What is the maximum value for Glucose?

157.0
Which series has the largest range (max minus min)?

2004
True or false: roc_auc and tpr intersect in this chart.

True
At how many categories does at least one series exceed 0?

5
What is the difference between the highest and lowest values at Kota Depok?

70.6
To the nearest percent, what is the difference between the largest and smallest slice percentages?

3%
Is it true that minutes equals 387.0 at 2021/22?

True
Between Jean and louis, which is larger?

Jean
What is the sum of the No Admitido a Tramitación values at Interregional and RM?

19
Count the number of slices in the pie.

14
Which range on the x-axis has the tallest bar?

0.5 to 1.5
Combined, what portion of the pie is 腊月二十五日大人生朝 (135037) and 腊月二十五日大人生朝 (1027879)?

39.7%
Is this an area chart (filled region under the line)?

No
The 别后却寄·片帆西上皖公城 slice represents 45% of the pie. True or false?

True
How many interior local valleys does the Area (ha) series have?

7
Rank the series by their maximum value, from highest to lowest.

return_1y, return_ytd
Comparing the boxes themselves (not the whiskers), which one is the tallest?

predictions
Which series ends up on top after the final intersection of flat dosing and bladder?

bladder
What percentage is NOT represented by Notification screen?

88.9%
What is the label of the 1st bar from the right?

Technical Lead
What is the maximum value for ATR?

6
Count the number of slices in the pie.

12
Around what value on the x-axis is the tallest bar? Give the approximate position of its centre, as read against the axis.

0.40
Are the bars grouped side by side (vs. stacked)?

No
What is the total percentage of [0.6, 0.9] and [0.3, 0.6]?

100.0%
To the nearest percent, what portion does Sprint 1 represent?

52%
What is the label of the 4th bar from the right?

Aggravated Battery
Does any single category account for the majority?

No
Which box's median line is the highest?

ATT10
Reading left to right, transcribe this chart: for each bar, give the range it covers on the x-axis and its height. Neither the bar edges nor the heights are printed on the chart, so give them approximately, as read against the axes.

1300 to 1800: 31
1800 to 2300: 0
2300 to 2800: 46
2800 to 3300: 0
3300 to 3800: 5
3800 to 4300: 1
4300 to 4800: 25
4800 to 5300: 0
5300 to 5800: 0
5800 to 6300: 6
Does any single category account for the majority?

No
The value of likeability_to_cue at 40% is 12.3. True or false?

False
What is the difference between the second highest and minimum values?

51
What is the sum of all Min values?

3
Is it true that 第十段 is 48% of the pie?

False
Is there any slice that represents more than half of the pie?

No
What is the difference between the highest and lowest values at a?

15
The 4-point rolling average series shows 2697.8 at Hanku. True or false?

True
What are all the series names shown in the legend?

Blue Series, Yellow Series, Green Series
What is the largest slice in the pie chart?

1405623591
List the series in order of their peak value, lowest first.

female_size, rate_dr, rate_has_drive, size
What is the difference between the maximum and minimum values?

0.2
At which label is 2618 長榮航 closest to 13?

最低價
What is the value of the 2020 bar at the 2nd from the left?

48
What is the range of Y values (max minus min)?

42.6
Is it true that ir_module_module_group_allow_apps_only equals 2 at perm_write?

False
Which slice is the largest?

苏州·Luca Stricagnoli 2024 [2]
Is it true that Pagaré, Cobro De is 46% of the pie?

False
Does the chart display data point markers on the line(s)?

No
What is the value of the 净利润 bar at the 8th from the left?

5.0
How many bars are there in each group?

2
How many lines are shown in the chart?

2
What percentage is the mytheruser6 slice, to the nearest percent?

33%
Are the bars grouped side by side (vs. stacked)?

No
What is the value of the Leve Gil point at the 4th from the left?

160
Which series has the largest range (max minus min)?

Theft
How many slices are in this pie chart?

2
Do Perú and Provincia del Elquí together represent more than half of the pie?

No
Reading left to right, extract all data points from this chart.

◇ ◇ ◇ ◇ ◇

* [WORK TASK] Copy all of the records above again, substituting "highest" for each "tallest" and changing nothing else.

* [SOLVED EXERCISE]
What is the maximum value for Glucose?

157.0
Which series has the largest range (max minus min)?

2004
True or false: roc_auc and tpr intersect in this chart.

True
At how many categories does at least one series exceed 0?

5
What is the difference between the highest and lowest values at Kota Depok?

70.6
To the nearest percent, what is the difference between the largest and smallest slice percentages?

3%
Is it true that minutes equals 387.0 at 2021/22?

True
Between Jean and louis, which is larger?

Jean
What is the sum of the No Admitido a Tramitación values at Interregional and RM?

19
Count the number of slices in the pie.

14
Which range on the x-axis has the highest bar?

0.5 to 1.5
Combined, what portion of the pie is 腊月二十五日大人生朝 (135037) and 腊月二十五日大人生朝 (1027879)?

39.7%
Is this an area chart (filled region under the line)?

No
The 别后却寄·片帆西上皖公城 slice represents 45% of the pie. True or false?

True
How many interior local valleys does the Area (ha) series have?

7
Rank the series by their maximum value, from highest to lowest.

return_1y, return_ytd
Comparing the boxes themselves (not the whiskers), which one is the highest?

predictions
Which series ends up on top after the final intersection of flat dosing and bladder?

bladder
What percentage is NOT represented by Notification screen?

88.9%
What is the label of the 1st bar from the right?

Technical Lead
What is the maximum value for ATR?

6
Count the number of slices in the pie.

12
Around what value on the x-axis is the highest bar? Give the approximate position of its centre, as read against the axis.

0.40
Are the bars grouped side by side (vs. stacked)?

No
What is the total percentage of [0.6, 0.9] and [0.3, 0.6]?

100.0%
To the nearest percent, what portion does Sprint 1 represent?

52%
What is the label of the 4th bar from the right?

Aggravated Battery
Does any single category account for the majority?

No
Which box's median line is the highest?

ATT10
Reading left to right, transcribe this chart: for each bar, give the range it covers on the x-axis and its height. Neither the bar edges nor the heights are printed on the chart, so give them approximately, as read against the axes.

1300 to 1800: 31
1800 to 2300: 0
2300 to 2800: 46
2800 to 3300: 0
3300 to 3800: 5
3800 to 4300: 1
4300 to 4800: 25
4800 to 5300: 0
5300 to 5800: 0
5800 to 6300: 6
Does any single category account for the majority?

No
The value of likeability_to_cue at 40% is 12.3. True or false?

False
What is the difference between the second highest and minimum values?

51
What is the sum of all Min values?

3
Is it true that 第十段 is 48% of the pie?

False
Is there any slice that represents more than half of the pie?

No
What is the difference between the highest and lowest values at a?

15
The 4-point rolling average series shows 2697.8 at Hanku. True or false?

True
What are all the series names shown in the legend?

Blue Series, Yellow Series, Green Series
What is the largest slice in the pie chart?

1405623591
List the series in order of their peak value, lowest first.

female_size, rate_dr, rate_has_drive, size
What is the difference between the maximum and minimum values?

0.2
At which label is 2618 長榮航 closest to 13?

最低價
What is the value of the 2020 bar at the 2nd from the left?

48
What is the range of Y values (max minus min)?

42.6
Is it true that ir_module_module_group_allow_apps_only equals 2 at perm_write?

False
Which slice is the largest?

苏州·Luca Stricagnoli 2024 [2]
Is it true that Pagaré, Cobro De is 46% of the pie?

False
Does the chart display data point markers on the line(s)?

No
What is the value of the 净利润 bar at the 8th from the left?

5.0
How many bars are there in each group?

2
How many lines are shown in the chart?

2
What percentage is the mytheruser6 slice, to the nearest percent?

33%
Are the bars grouped side by side (vs. stacked)?

No
What is the value of the Leve Gil point at the 4th from the left?

160
Which series has the largest range (max minus min)?

Theft
How many slices are in this pie chart?

2
Do Perú and Provincia del Elquí together represent more than half of the pie?

No
Reading left to right, extract all data points from this chart.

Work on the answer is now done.